Additional information

Acute oral toxicity:

Divanadium trioxide is non-toxic if swallowed as the LD50 for rats is > 2000 mg/kg bw.

Acute inhalation toxicity: 

Divanadium trioxide is non-toxic if inhaled as the LC50 for rats is > 6.65 mg/L air.

Acute dermal toxicity:

Divanadium trioxide is non-toxic in contact with skin as the LD50 for rats is > 2500 mg/kg bw.

Justification for selection of acute toxicity – oral endpoint

There is only one reliable study available.

Justification for selection of acute toxicity – inhalation endpoint

There is only one reliable study available.

Justification for selection of acute toxicity – dermal endpoint

There is only one reliable study available.

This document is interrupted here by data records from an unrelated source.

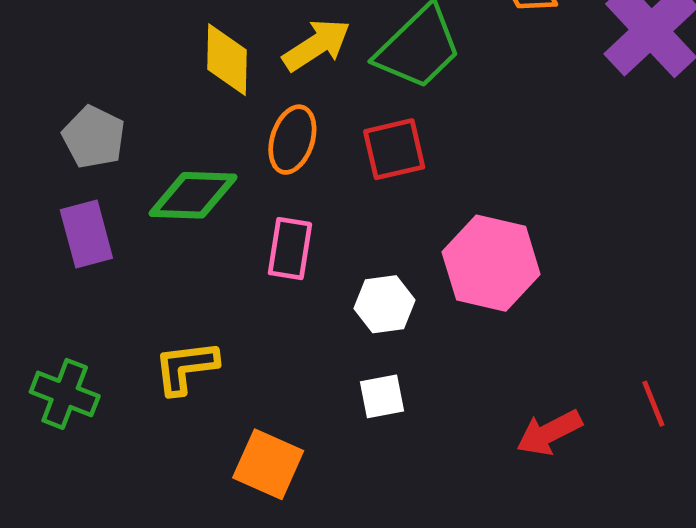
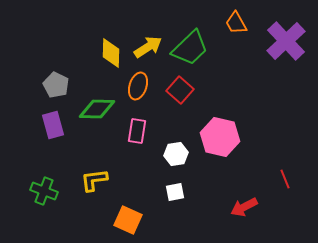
red square: (394, 149) -> (180, 90), turned -36
red line: (653, 404) -> (285, 179), moved

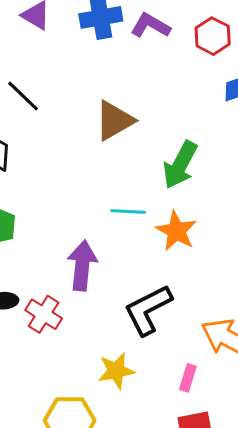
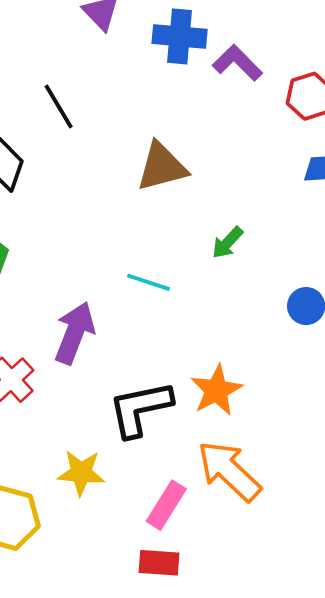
green arrow: (180, 165) -> (227, 243), size x0.6
orange star: (176, 231) -> (216, 390), moved
pink rectangle: (188, 378) -> (166, 505), size x1.4

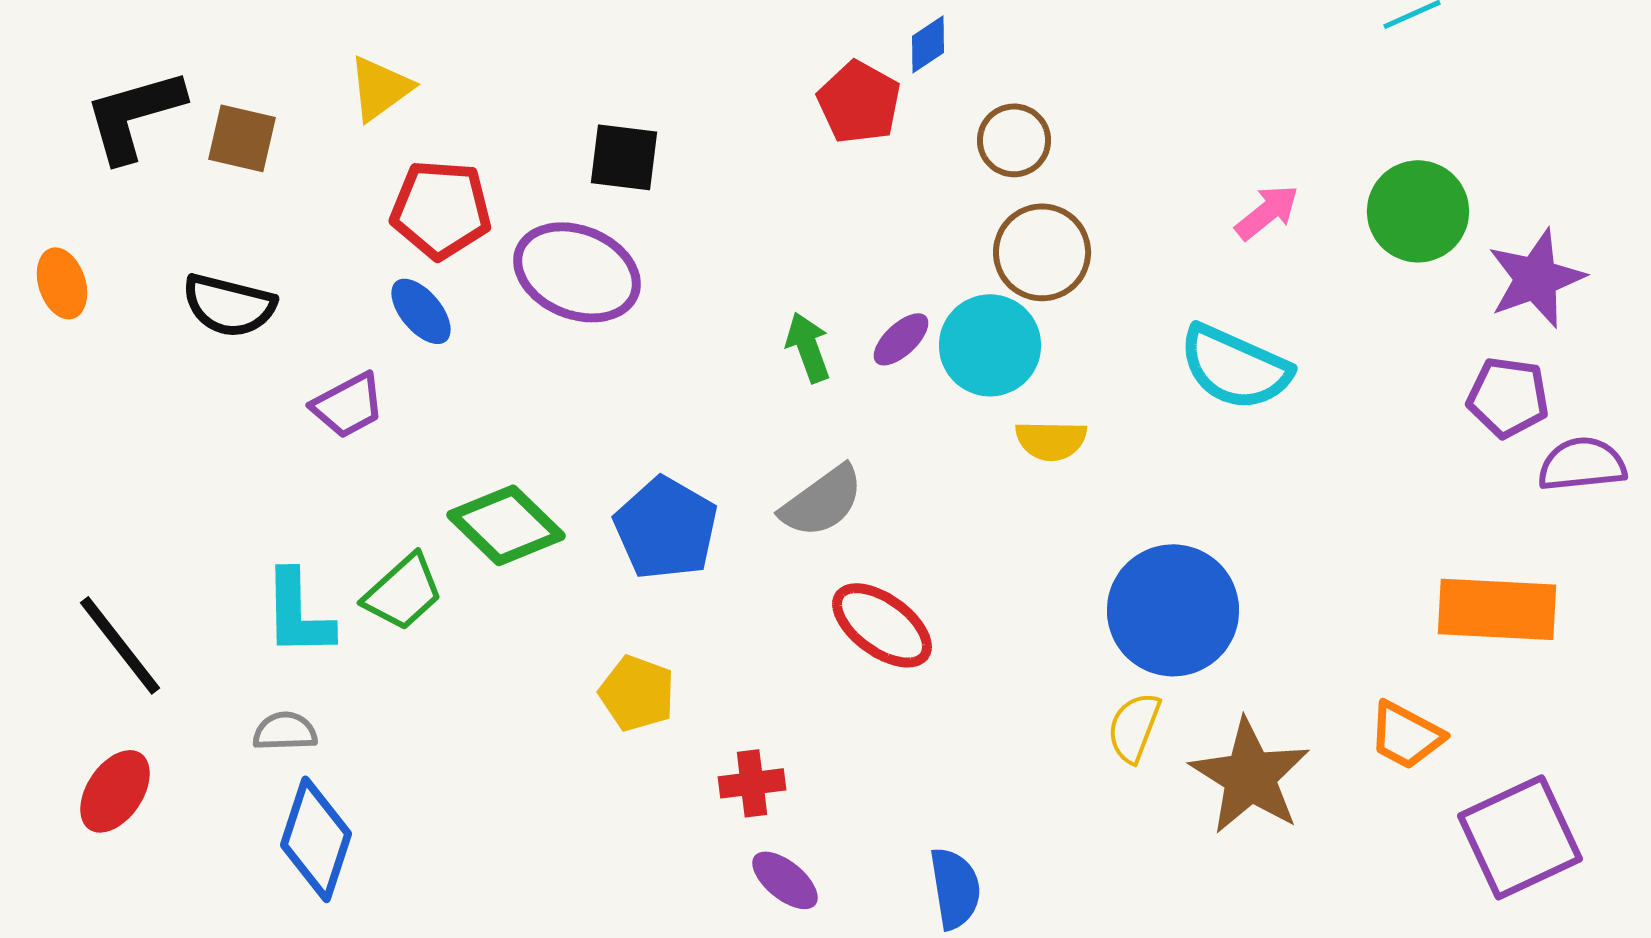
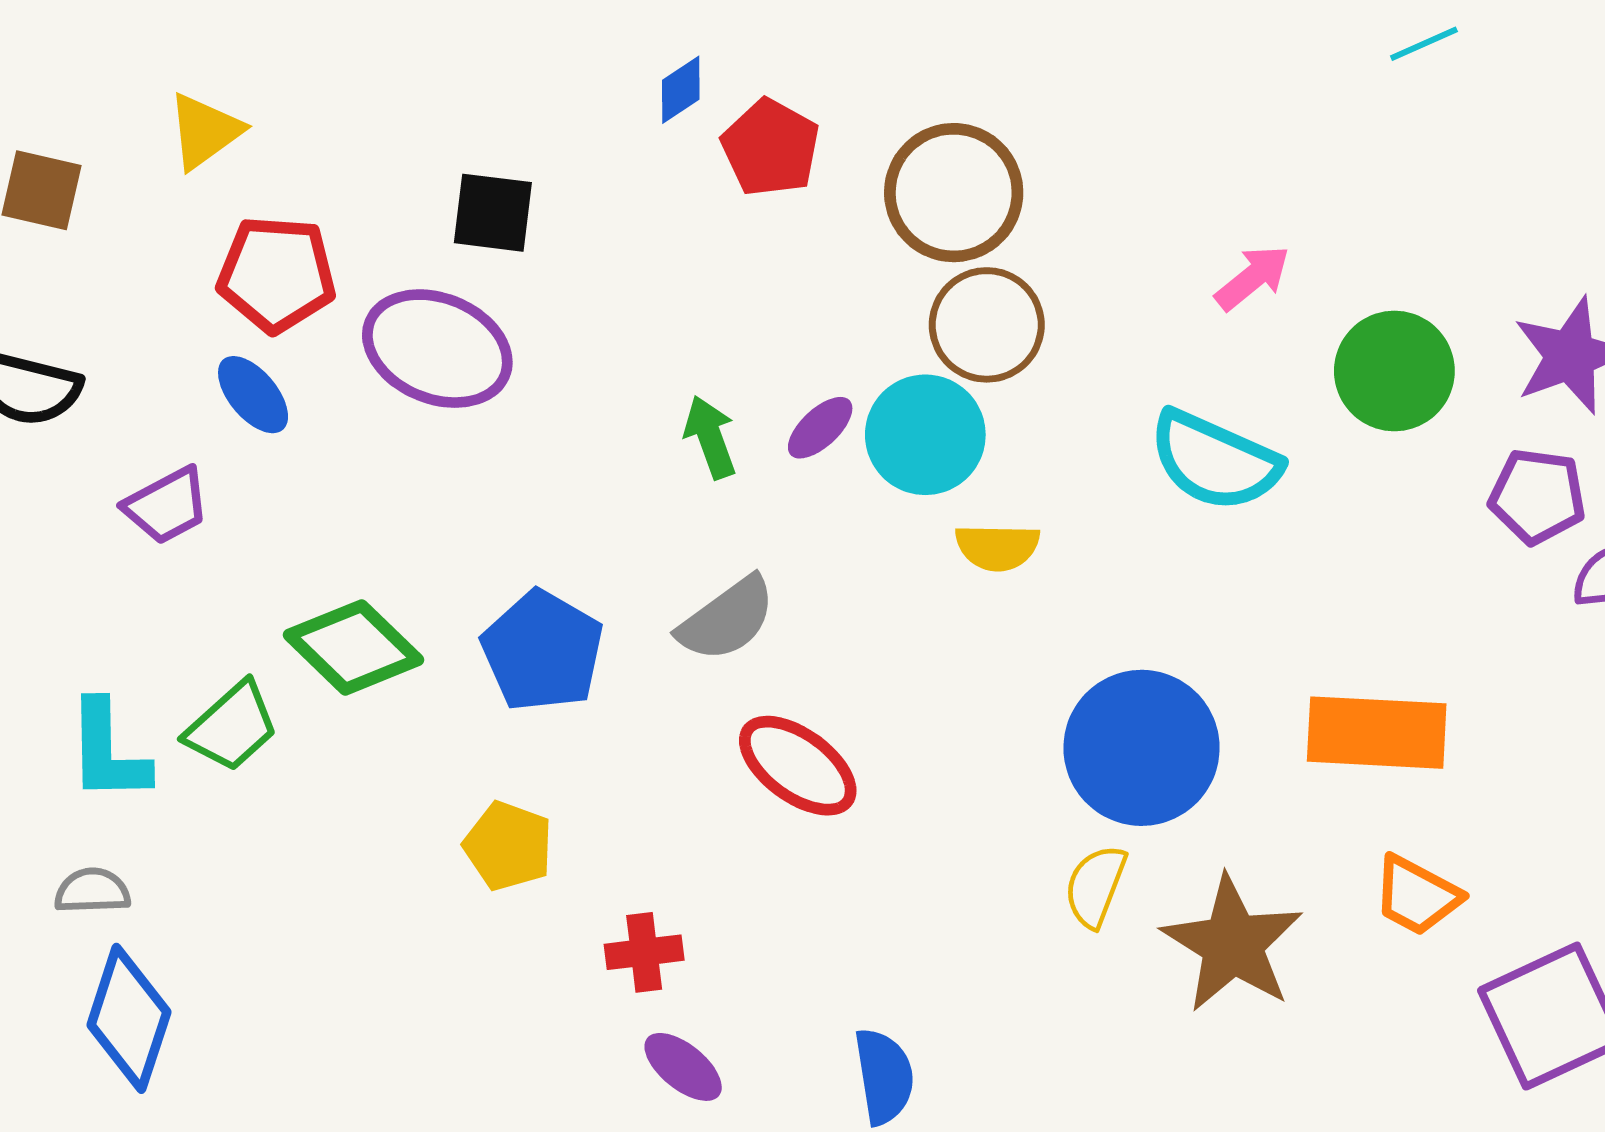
blue diamond: (928, 44) -> (681, 90), moved
brown circle: (1014, 140) -> (954, 193), size x1.6
green circle: (1418, 211) -> (1394, 371), moved
orange rectangle: (1497, 609) -> (1377, 733), moved

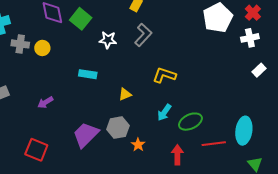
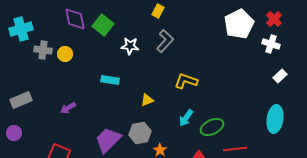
white cross: (250, 38) -> (271, 44), turned 30
cyan ellipse: (244, 131) -> (275, 119), moved

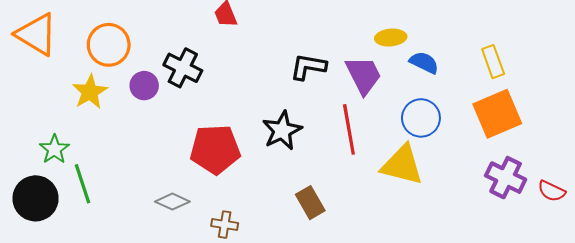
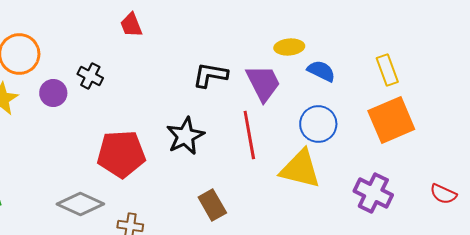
black cross: (183, 68) -> (90, 76), size x0.7
purple cross: (506, 178) -> (373, 193), moved
gray diamond: (172, 202) -> (80, 204), size x1.4

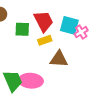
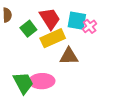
green square: (22, 29) -> (28, 29), turned -35
yellow rectangle: (45, 40) -> (53, 38), size x1.6

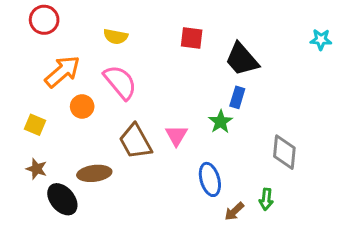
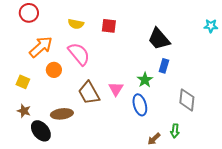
red square: (192, 38) -> (109, 26), moved
blue rectangle: (237, 97) -> (164, 66), moved
blue ellipse: (210, 179) -> (140, 105), moved

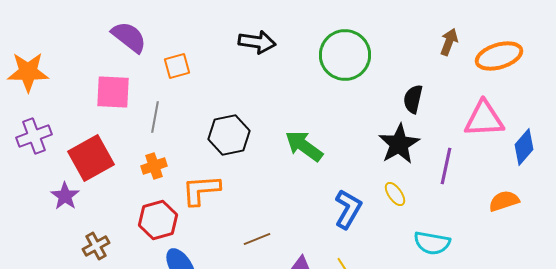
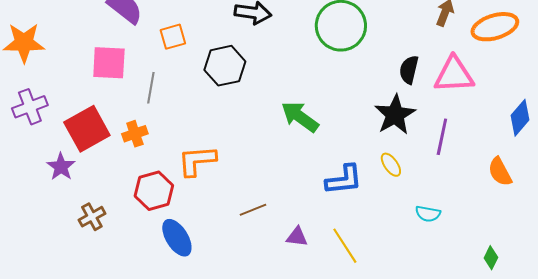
pink triangle: (484, 119) -> (454, 75), moved
black hexagon: (229, 135) -> (225, 66), moved
orange cross: (154, 166) -> (135, 134), moved
orange semicircle: (504, 201) -> (500, 172), turned -100
blue L-shape: (348, 209) -> (344, 180), turned 54
cyan semicircle: (432, 243) -> (428, 214), size x0.7

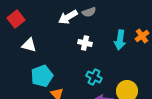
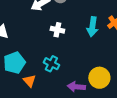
cyan cross: (94, 77) -> (51, 64), moved

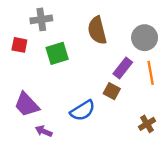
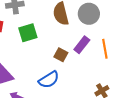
gray circle: (145, 38) -> (89, 14), moved
brown square: (112, 91) -> (61, 55), moved

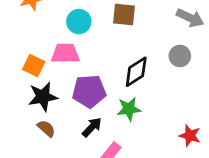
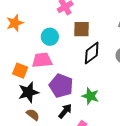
black diamond: (136, 72) -> (92, 53), moved
purple pentagon: (89, 91) -> (61, 86), turned 30
green star: (129, 109) -> (90, 96), turned 30

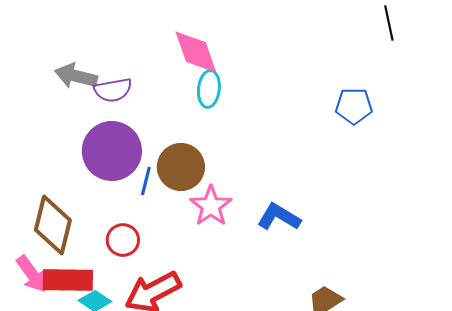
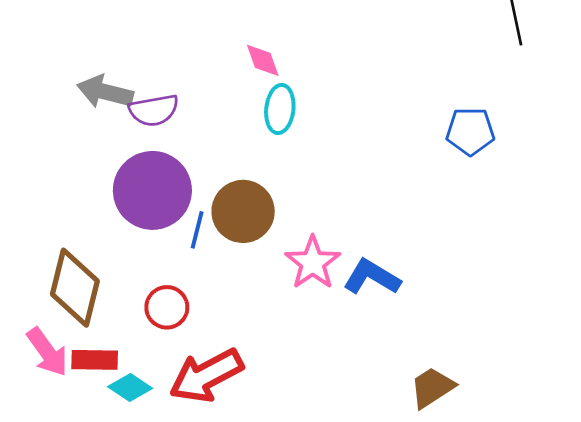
pink diamond: (196, 52) -> (263, 60), size x0.6
pink star: (211, 206) -> (313, 263), moved
red rectangle: (68, 280) -> (95, 360), size x0.7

Justification for classification or non-classification

The available information indicates that divanadium trioxide is not acutely toxic or harmful. Therefore, classification of divanadium trioxide for acute toxicity is not required according to Regulation (EC) 1272/2008.

Specific target organ toxicant (STOT) – single exposure

The classification criteria according to Regulation (EC) 1272/2008 as specific target organ toxicant (STOT) – single exposure, oral, inhalation, or dermal are not met since adverse health effects, including reversible and irreversible, were not observed immediately or delayed after exposure.